Spontaniczne tworzenie kuchni plenerowej i przygotowywanie jej bez żadnego szczególnego planu działania raczej nie może być dobrym pomysłem. Całkiem dobrym posunięciem może natomiast okazać się przygotowanie jej na tych samych zasadach, które obowiązywałyby w przypadku konstruowania każdej jednej kuchni wewnętrznej – tej zupełnie „zwyczajnej” i domowej. Ogólnie rzecz biorąc funkcjonalna przestrzeń do gotowania musi być przestrzenią przestronną, dobrze zorganizowaną i taką, po której łatwo można się będzie poruszać i w której zawsze wszystko bez trudu się znajdzie, by z tego od razu skorzystać. Kuchnie letnie ogrodowe warto budować na zasadzie prostego trójkąta. Zasada ta polega na umiejscowieniu trzech podstawowych elementów kuchennych – lodówki, zlewozmywaka i kuchenki – w swoim pobliżu. Zaleca się postawić je tak, by wspólnie tworzyły one wierzchołki trójkąta równobocznego. Jeżeli natomiast w kuchni plenerowej nie chce się umieszczać kuchenki czy lodówki, te dwa urządzenia można zamienić na grilla oraz piec do pizzy czy jeszcze coś innego – choćby i sam blat roboczy bądź kuchenkę mikrofalową.

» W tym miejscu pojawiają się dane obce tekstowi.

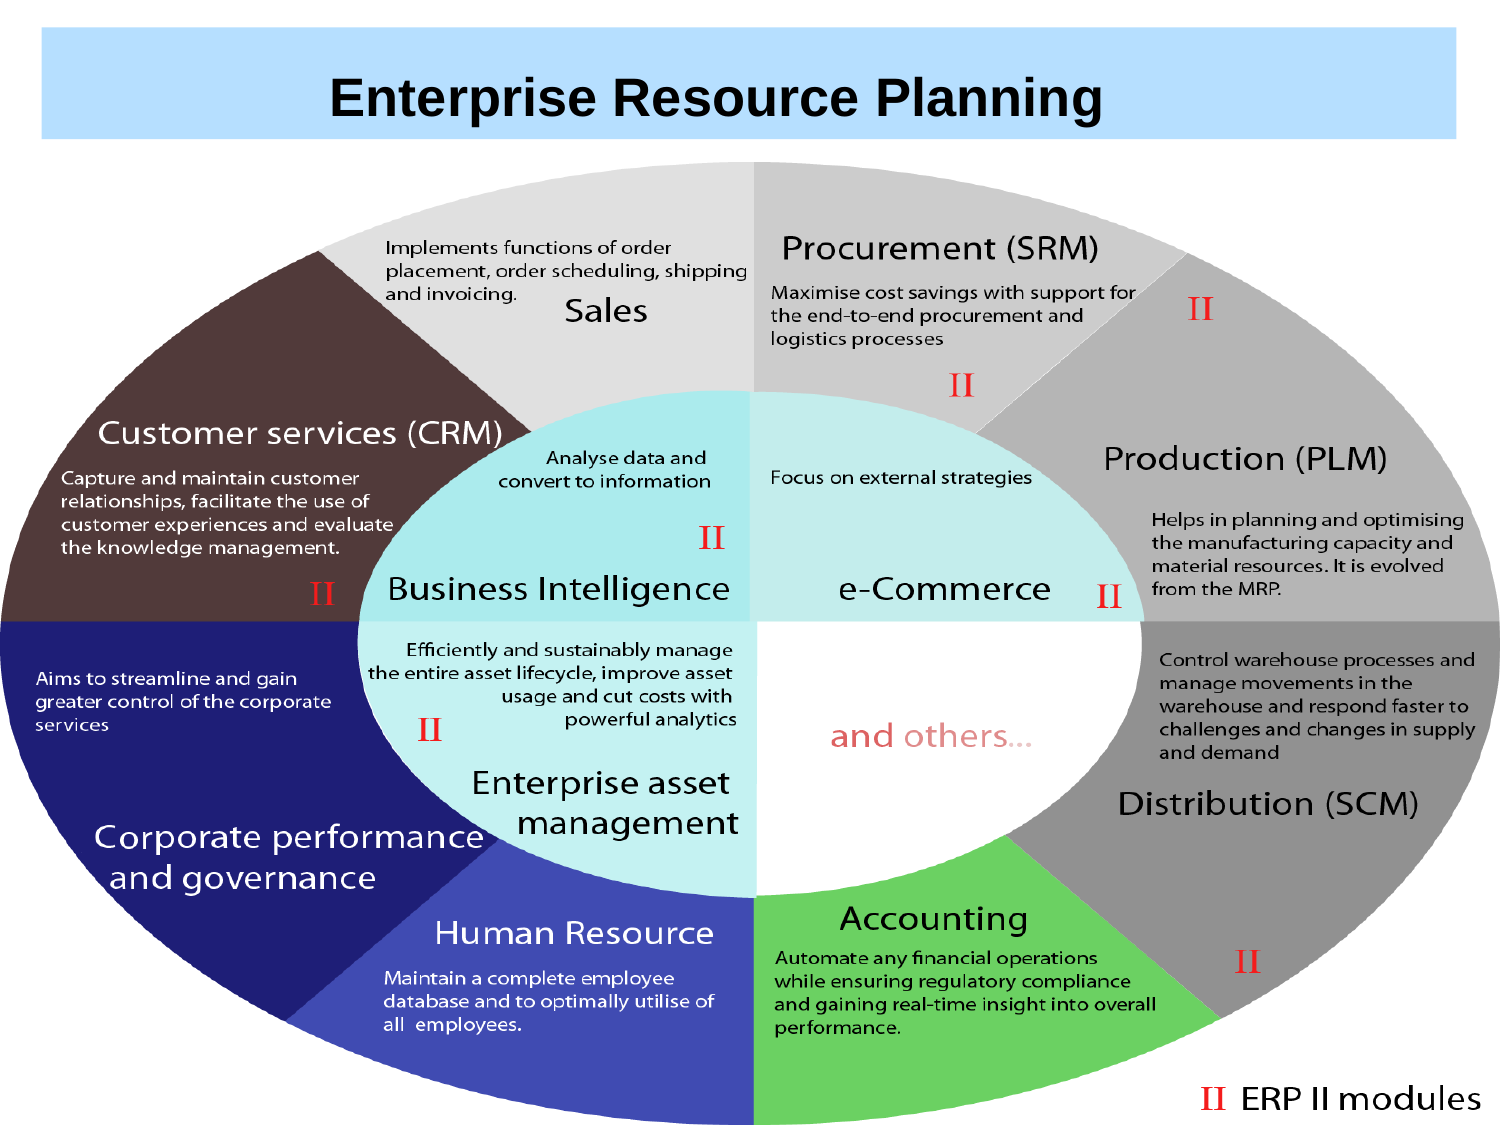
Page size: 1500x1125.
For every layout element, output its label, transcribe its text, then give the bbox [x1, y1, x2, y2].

picture [0, 162, 1500, 1125]
title Enterprise Resource Planning [18, 34, 1417, 135]
text_box [41, 27, 1457, 140]
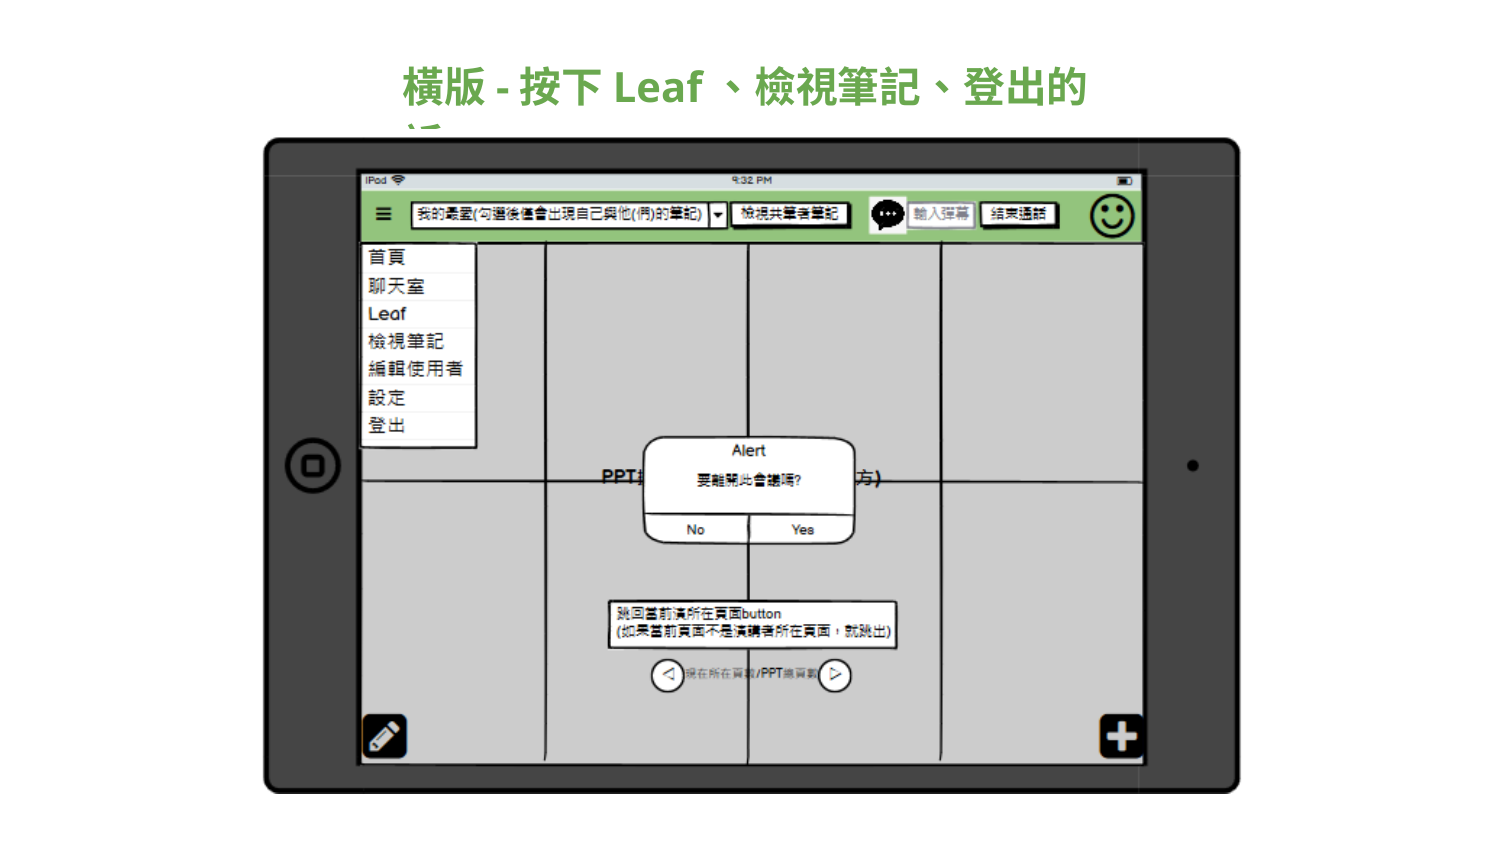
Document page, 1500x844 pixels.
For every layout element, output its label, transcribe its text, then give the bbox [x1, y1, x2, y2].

list 橫版-按下Leaf、檢視筆記、登出的話 [387, 37, 1113, 128]
picture [256, 129, 1244, 794]
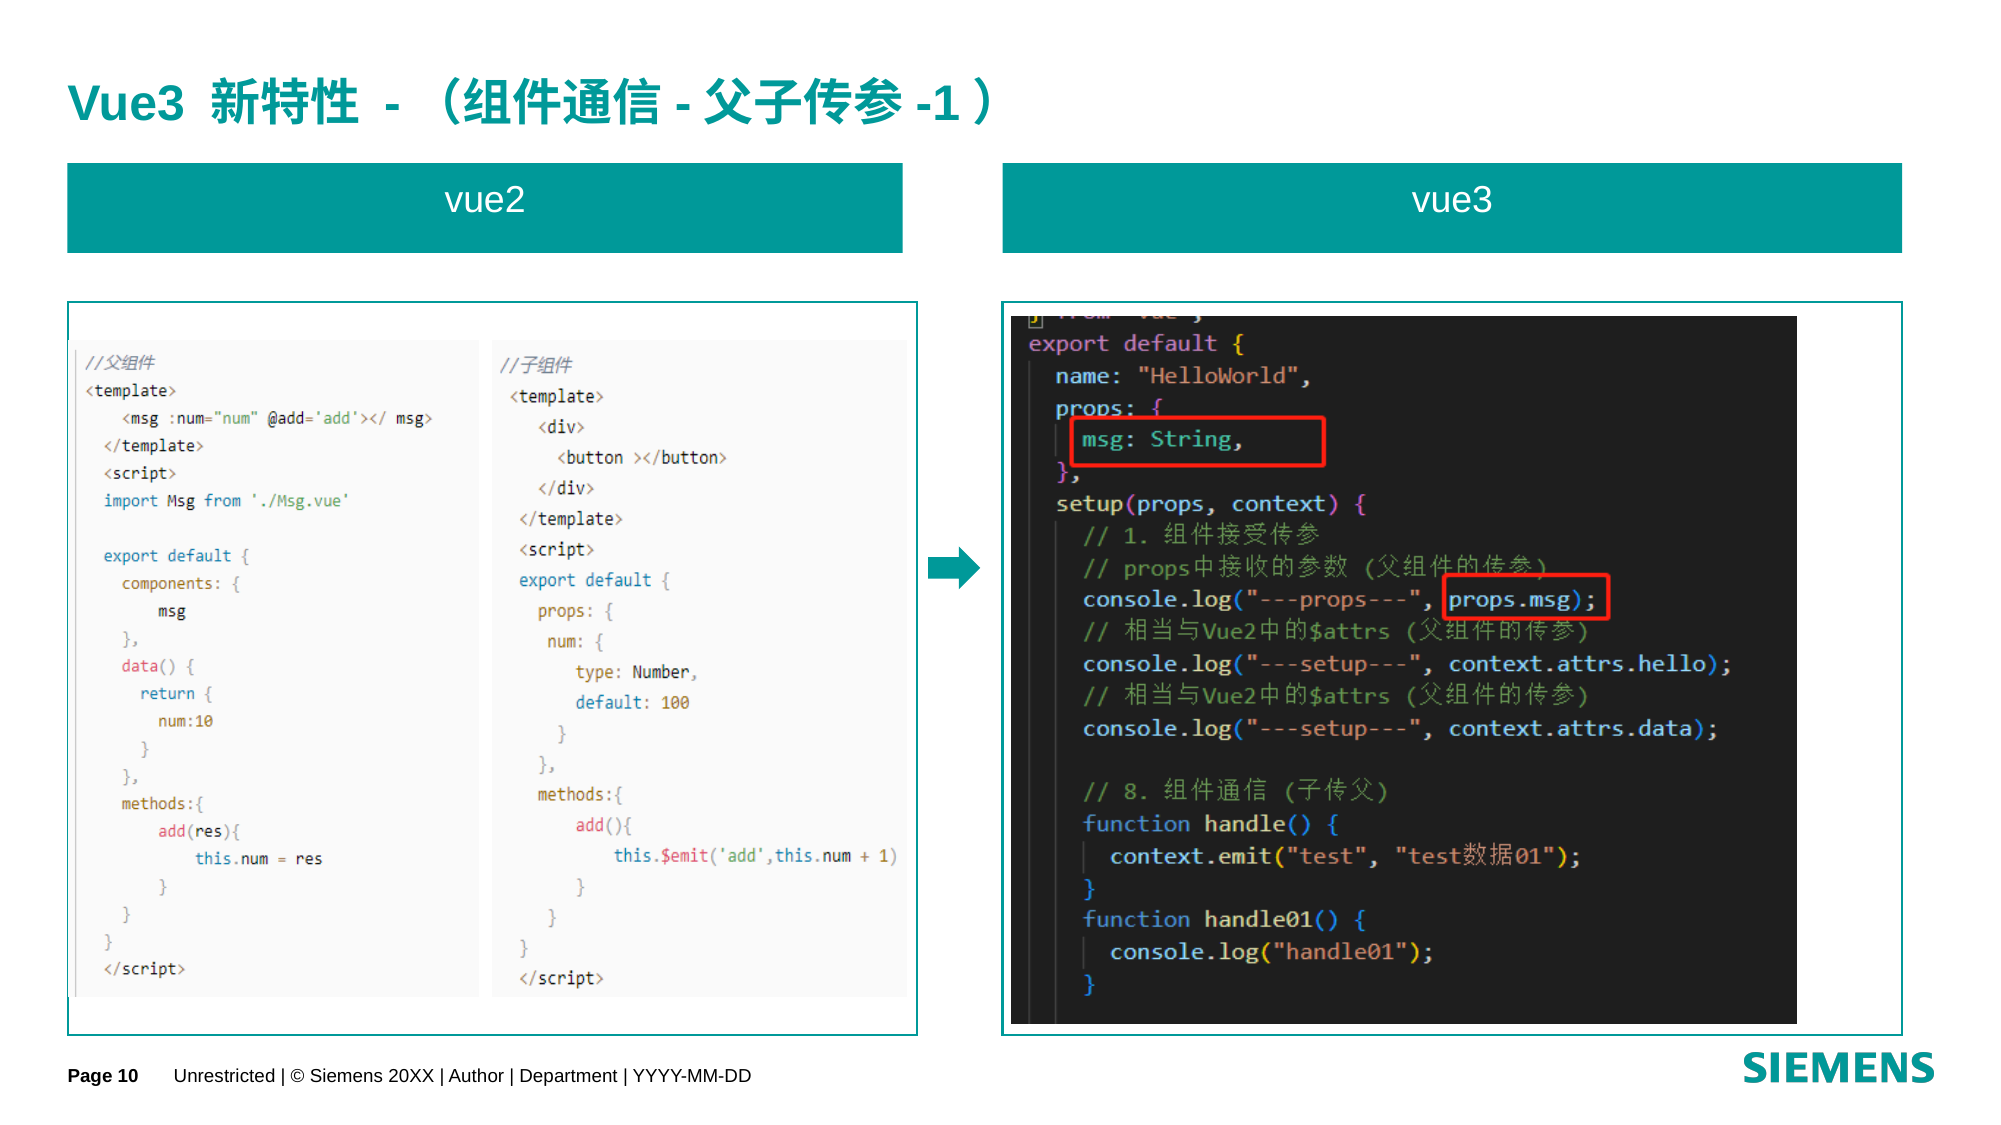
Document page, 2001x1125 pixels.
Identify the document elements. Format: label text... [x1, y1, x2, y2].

footer Unrestricted | © Siemens 20XX | Author | Department | YYYY-MM-DD [174, 1035, 1686, 1125]
picture [492, 340, 907, 998]
text_box [927, 544, 982, 592]
picture [1744, 1052, 1934, 1083]
picture [68, 340, 479, 998]
slide_number Page [67, 1036, 174, 1125]
text_box vue2 [66, 162, 904, 254]
picture [1011, 316, 1797, 1024]
text_box vue3 [1001, 162, 1903, 254]
text_box [67, 301, 918, 1036]
text_box [1001, 301, 1903, 1036]
title Vue3 新特性 -（组件通信-父子传参-1） [67, 30, 1686, 194]
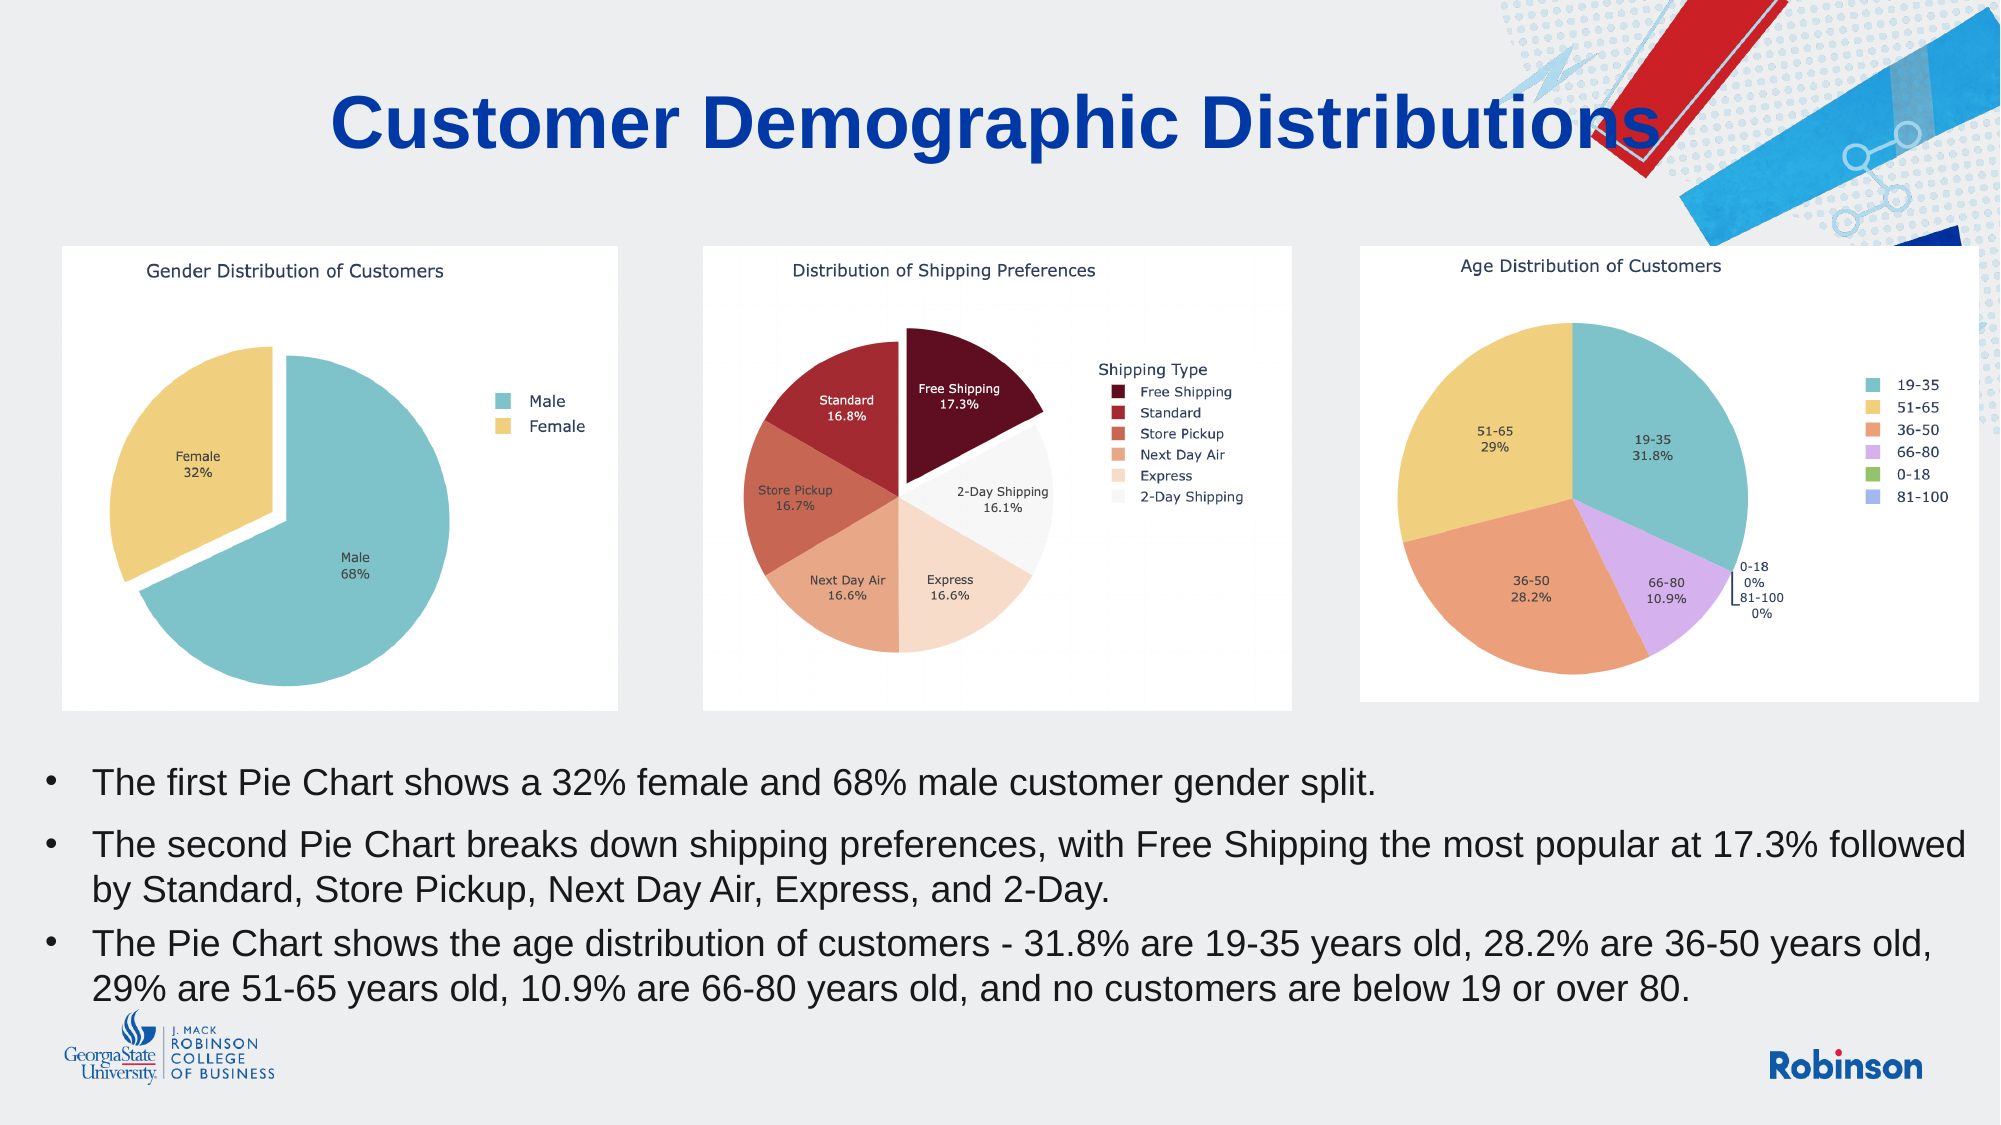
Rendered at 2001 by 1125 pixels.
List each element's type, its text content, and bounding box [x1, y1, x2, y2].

title Customer Demographic Distributions [60, 91, 1935, 256]
picture [703, 246, 1292, 711]
list The second Pie Chart breaks down shipping preferences, with Free Shipping the most popular at 17.3% followed by Standard, Store Pickup, Next Day Air, Express, and 2-Day. [45, 825, 1968, 902]
text_box The first Pie Chart shows a 32% female and 68% male customer gender split. [44, 757, 1968, 825]
picture [1770, 1049, 1922, 1079]
picture [62, 246, 618, 711]
picture [64, 1033, 274, 1085]
text_box The Pie Chart shows the age distribution of customers - 31.8% are 19-35 years old, 28.2% are 36-50 years old, 29% are 51-65 years old, 10.9% are 66-80 years old, and no customers are below 19 or over 80. [44, 918, 1968, 1033]
picture [1360, 0, 2001, 702]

Inny sposób organizacji przestrzeni zadziała natomiast w przypadku projektowania mniejszych kuchni. Jeżeli nie da się ustawić w nich trzech urządzeń w oparciu o zasadę trójkąta, zaleca się umieścić je obok siebie w jednej linii, tworząc z nich najzwyklejszy w świecie rząd. Typ urządzeń to już natomiast kwestia mocno indywidualna, uzależniona od osobistych preferencji. Mogłoby się wydawać, że kuchnie letnie ogrodowe nie są w stanie się obyć bez przynajmniej jednego dużego grilla, ale jeśli ktoś nie lubi grillować i wie, że jego rodzina i bliscy również nie przepadają za smażonymi potrawami, czy w jego przypadku zakup grilla będzie mieć jakikolwiek sens? Należy myśleć zawsze o własnych oczekiwaniach względem ogrodu, by przypadkiem niechcący nie próbować spełniać cudzych marzeń. Niektórym potrafi wystarczyć sam większy blat roboczy. Warto więc podążać za własnymi pragnieniami, zamiast próbować wbić się w jakieś odgórnie ustalane kanony.